Sir Henry Vane. I move to the order of your proceedings, or rather to the order of the House. If you please, peruse the writ, which attends at your door. It will determine this, and will end all this debate. There are omitted in the writ, Scotland and Ireland. England is in. I shall read you the words, if you please.
Colonel Birch. I observe, that whatever will draw out the debate, has been moved. I observed, when it came first in, it was clearly upon another account than now is pressed. Such a thing was never done in Parliament, to cut the question in two, to divide between the parts of the question.
Mr. Trevor and Mr. Solicitor-general moved to call him in, without putting any question, but would rather Sir Henry Vane had urged his argument, and if he had truly represented it, there needed no perusal of the writs.
Mr. Turner. I have seen the writs. In the writ for England, are inserted these words, viz. "According to the laws and statutes in that case made and provided;" and that line is omitted in the writs for Ireland and Scotland. Therefore, by law, they sit upon no foundation.
Major Ashton. I perceive the Clerk had no order to bring them. I wonder at the confidence of that gentleman, to do it of his own accord. I should have expected a sharp reproof, if I had done it. This is but to lengthen the debate. Lay them aside at present.
Mr. Lockyer. I understand not how the legality or illegality of your writs for England, can concern Scotland or Ireland. I move that you would go to the question before you, as to the legal rights of the members for Scotland.
Sir Henry Vane. I hope that gentleman is convinced. I am not so confident, as he is pleased to say. The writs are before you. If any member desire to speak to them, he may. I shall give my advice, when I see my time; though I have little encouragement to speak, seeing I am thought to be so confident.
Sir Walter Earle. I move that the writs be read. (fn. 13)
Three of the original writs issued for the election of members to serve in the Parliament holden in 1654; namely, the writs directed to the Sheriff of the County of Caermarthen, the Sheriff of the Sheriffdom of Forfarr, and the Sheriff of the cities of Waterford and Clonmell, were read, all âgreeing in terminis.
The original writ, dated July 10, 1656, issued for the election of members to serve in the Parliament held 17th of September, 1656, and directed to the Sheriff of the County of Glamorgan, was also read.
Three other original writs, dated December 9,1658, issued for the election of members to serve in the present Parliament, January 27, 1658; namely, the writs directed to the Sheriff of the County of Berks, to the Sheriff of the Sheriffdom of Rosse, and to the Sheriff of the Counties of Cavan, Fermannagh, and Monaghan, were likewise read.

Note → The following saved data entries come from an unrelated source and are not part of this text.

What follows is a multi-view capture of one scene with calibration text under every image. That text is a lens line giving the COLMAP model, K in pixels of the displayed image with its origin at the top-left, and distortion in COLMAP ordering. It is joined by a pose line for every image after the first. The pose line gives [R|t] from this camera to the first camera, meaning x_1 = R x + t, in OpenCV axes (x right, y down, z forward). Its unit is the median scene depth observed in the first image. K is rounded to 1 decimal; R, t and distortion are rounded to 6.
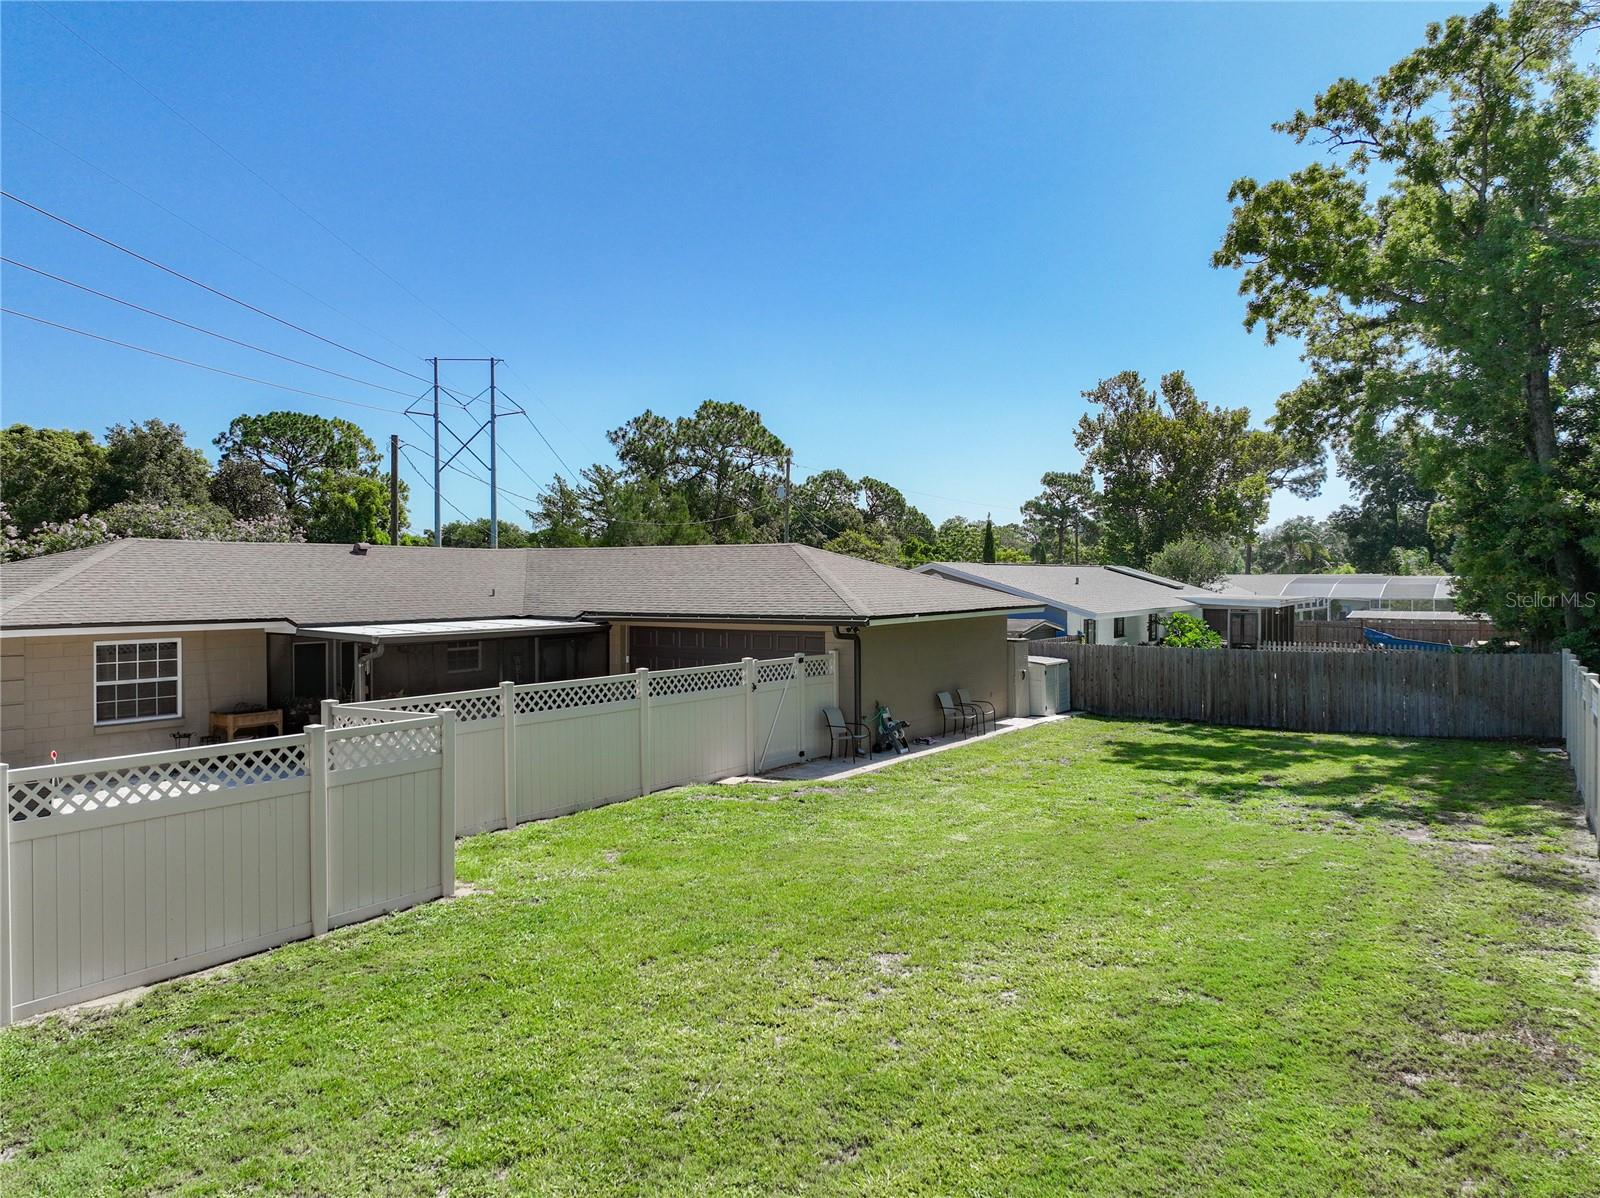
lens RADIAL K [[1126.5, 0, 805.5], [0, 1126.5, 592.5], [0, 0, 1]] dist [0.004184, 0.005183]
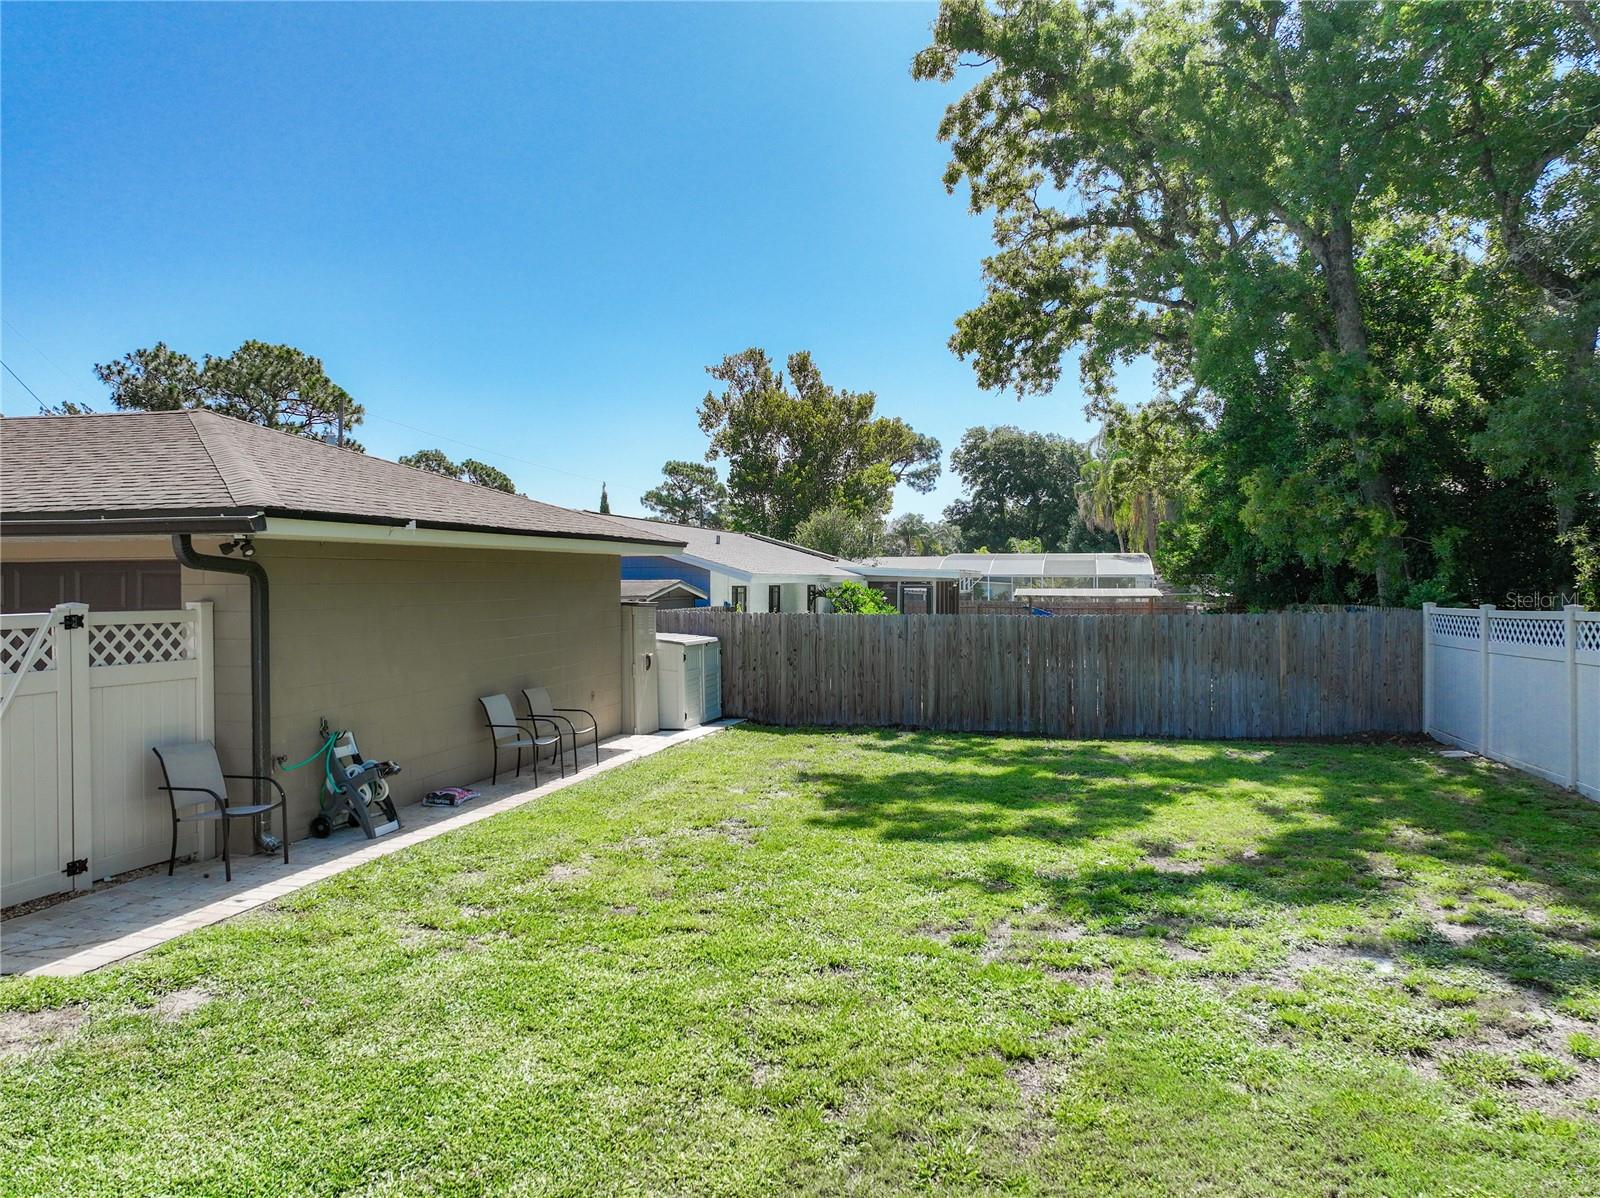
lens RADIAL K [[1126.5, 0, 805.5], [0, 1126.5, 592.5], [0, 0, 1]] dist [0.004184, 0.005183]
pose [[0.944758, -0.001923, 0.327764, 0.022494], [0.002908, 0.999993, -0.002515, 0.011183], [-0.327757, 0.003330, 0.944756, 0.120141]]
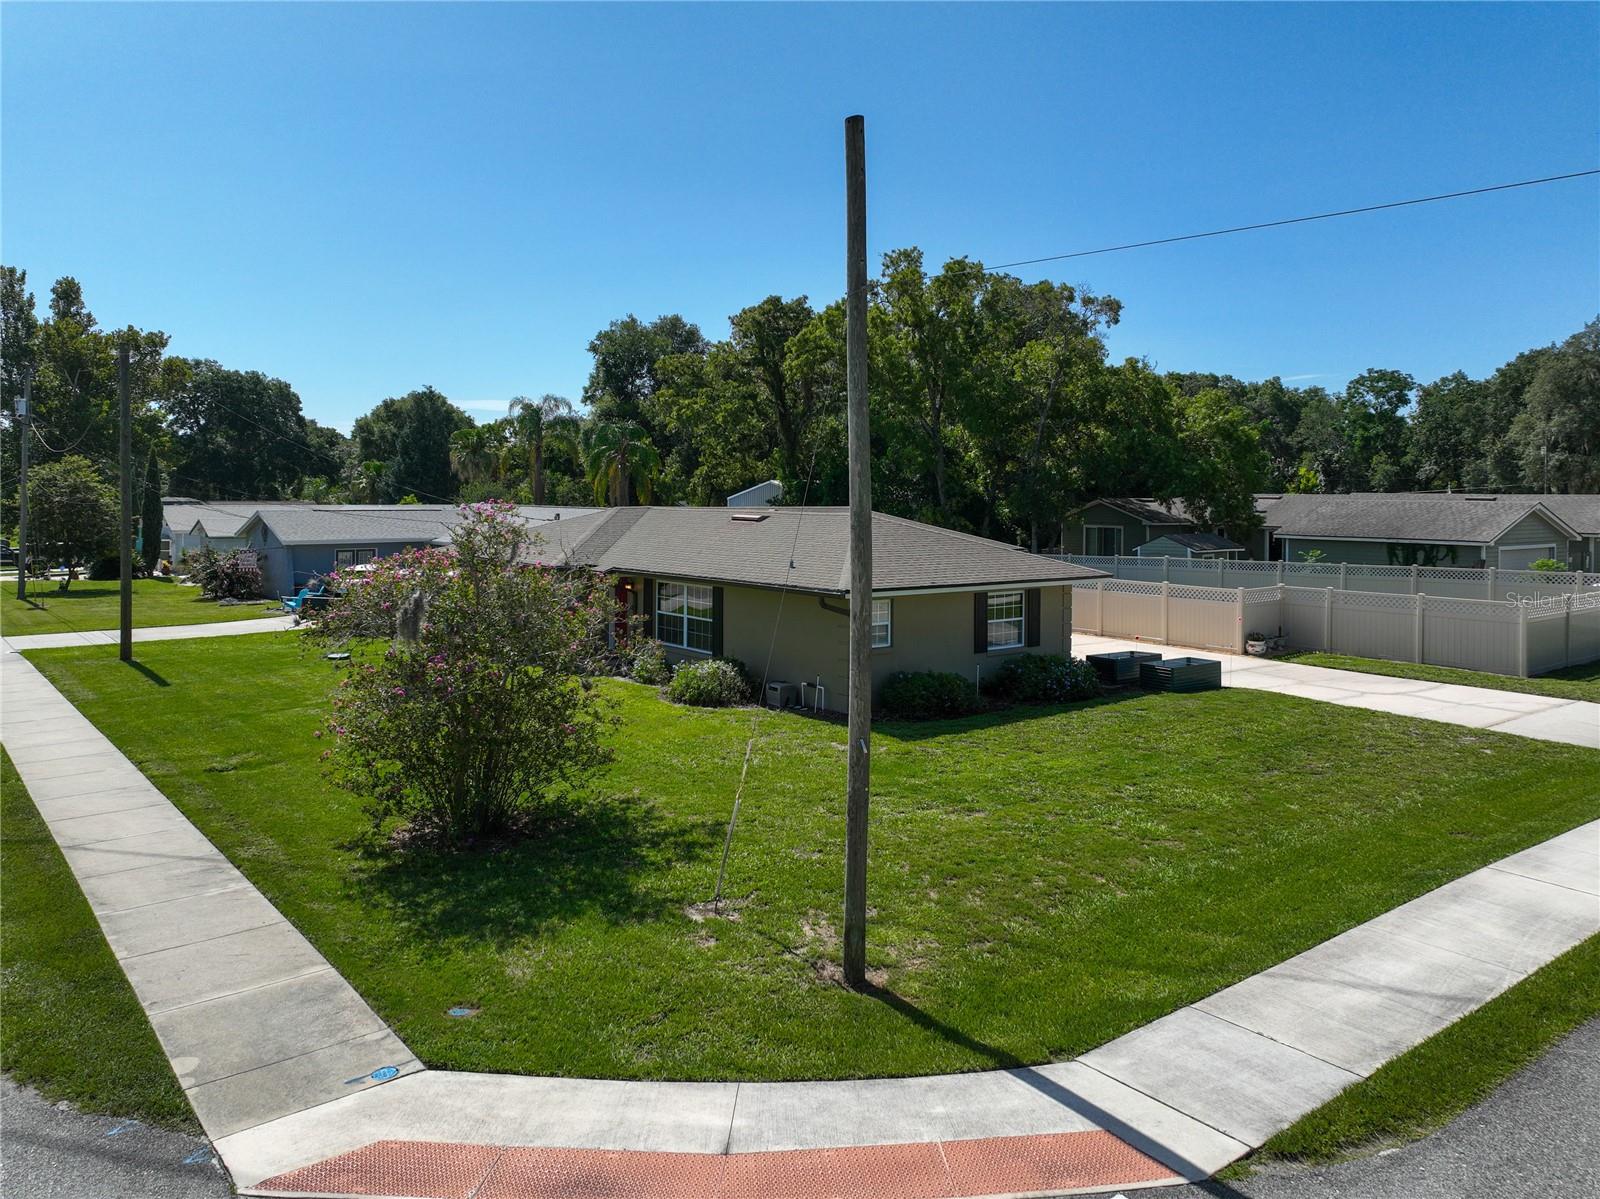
lens RADIAL K [[1163.5, 0, 804.8], [0, 1163.5, 495.0], [0, 0, 1]] dist [-0.002994, -0.001218]
pose [[0.322656, 0.001225, 0.946516, -0.445063], [0.004391, 0.999986, -0.002791, -0.015397], [-0.946506, 0.005057, 0.322646, 0.147605]]
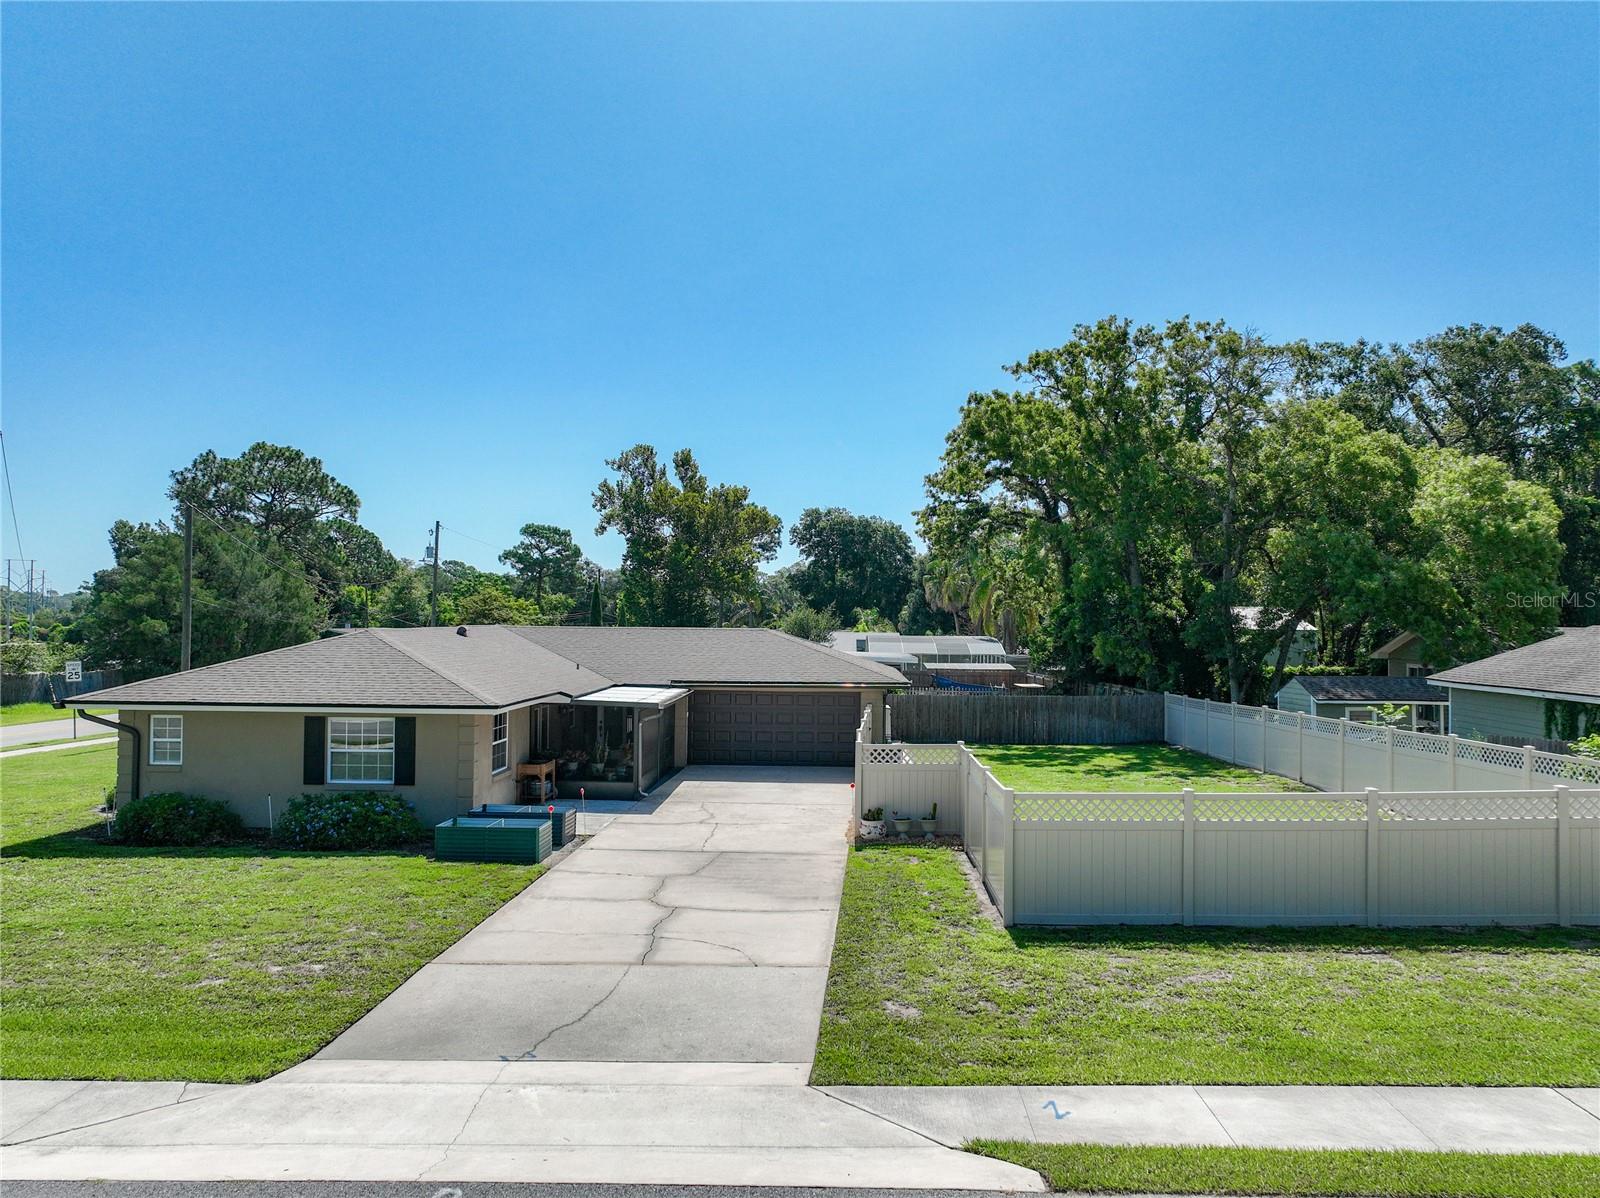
lens RADIAL K [[1149.5, 0, 812.9], [0, 1149.5, 598.0], [0, 0, 1]] dist [-0.002399, 0.018902]
pose [[0.853247, 0.020049, 0.521121, -0.196844], [-0.004244, 0.999495, -0.031505, -0.010140], [-0.521490, 0.024670, 0.852901, -0.071909]]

I would not have you swallow the illegality, under a notion of prudence; that nation was very serviceable to us in 40 and 43. I would lay my heart under their feet. I cannot tell whether they are yet fit to be taken into your councils, till they be reconciled to —. (fn. 14) They thought to have imposed a family upon you, which you thought it a duty to remove. You made them the seat of war.
It is our point of time to except against their sitting here. The vote in hand gives up our negative voice and militia, and all, all our quarrel, and makes way for that family coming in, which they cannot but have an affection for. I am not against taking them into union; but not at this time.